Update: This post contains advice I don’t recommend anymore. Changing the meta tag value to “IE=9” is known to cause some problems with SharePoint 2010. For starters, I’ve noticed that trying to save a list item with a multi-line text field will result in an error (something about an xsd namespace not defined). I have also heard it causes some issues with People Pickers. /Update

Recently I had a requirement to create a custom look and feel on a SharePoint master page. Among the requirements was to implement rounded corners in the Top Navigation bar. Not being a branding guy I really didn’t know how I was going to implement this. I figured the solution would involve images and lots of meticulous tweaking of the DOM to find a combination that worked.

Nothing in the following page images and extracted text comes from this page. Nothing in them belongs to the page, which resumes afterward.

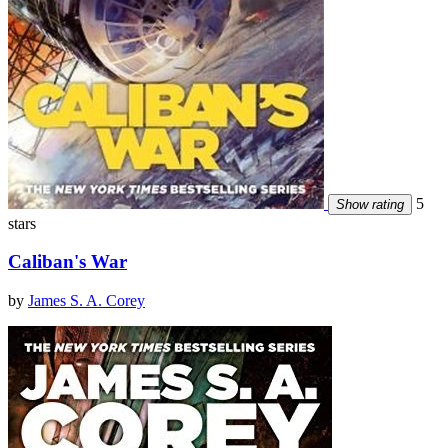
5
Show rating
stars
Caliban's War
by
James S. A. Corey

When I asked about the minumum browser version and was told it would be IE9 I felt there had to be a better way to do this using HTML5 and CSS3.

Turns out rounded corners are an out-of-the-box feature in IE9 and all the latest browsers. Implementing them in SharePoint was actually a simple proposition, once a couple of hurdles are cleared.

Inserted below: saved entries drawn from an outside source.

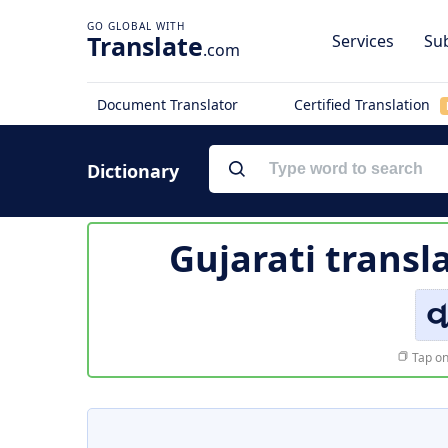
Translate
Services
Sub
.com
Document Translator
Certified Translation
Dictionary
Gujarati transl
વ
Tap on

Implementing this solution involved making some changes to the site’s master page – a couple of CSS classes and a meta tag in the page’s head. The first step was to find the DOM representation of the top navigation bar. In my environment it looked something like this:

The top nav elements are composed of an unordered list, and each list item has a class of “static”. Inside each list item is an anchor, also with a class of “static”. In addition, the currently selected nav item has the extra class “selected”. These are the DOM elements we have to work with.

In all I want to define three CSS classes: one for the default look, one for the selected item, and a third to capture the “hover” event.

To implement the rounded corners we’ll use the new CSS property “border-radius”. There are quite a few options to specify with this property, but I’m going to use the simplest syntax, which just specifies a number to use with all four corners. I also needed to add a bit of a margin on the right to keep some separation between the nav elements. I also had an annoying light blue border around the anchor, so I modified that property as well. I also discovered a CSS3 class for adding drop shadows to the nav elements(why? Because I can!). When all was said and done the default style looks like this:

.s4-tn ul li.static a.static
{
	border-color: transparent;
	background-color: #ccccee;
	border-radius: 10px;
	margin-right:10px;	
	box-shadow: 6px 1px 5px rgba(150, 150, 150, 0.5);
}

To add the selected and hover versions of the style, we’ll use all the properties in the default style except for “background-color”. So our new styles will simply replace this one property, like this:

.s4-tn ul li.static a.static.selected
{
	background-color: #8888cc;		
}

.s4-tn ul li.static a.static:hover
{
	background-color: #dddd99;
}	

When we save and open the site, we’ll notice the rounded corners if we use Chrome or Firefox, but not in IE9. To make this work in IE9, we have to modify this meta tag in the master page:

<meta http-equiv="X-UA-Compatible" content="IE=8"/>

…and change the value to “IE=9”.

Now we have round-cornered navigation elements, as well as custom styles for selected and hover scenarios.

Note…The Publishing Infrastructure feature alters the way the DOM is constructed for the Top Navigation. I tested this against both versions, but if you find any anomalies, let me know.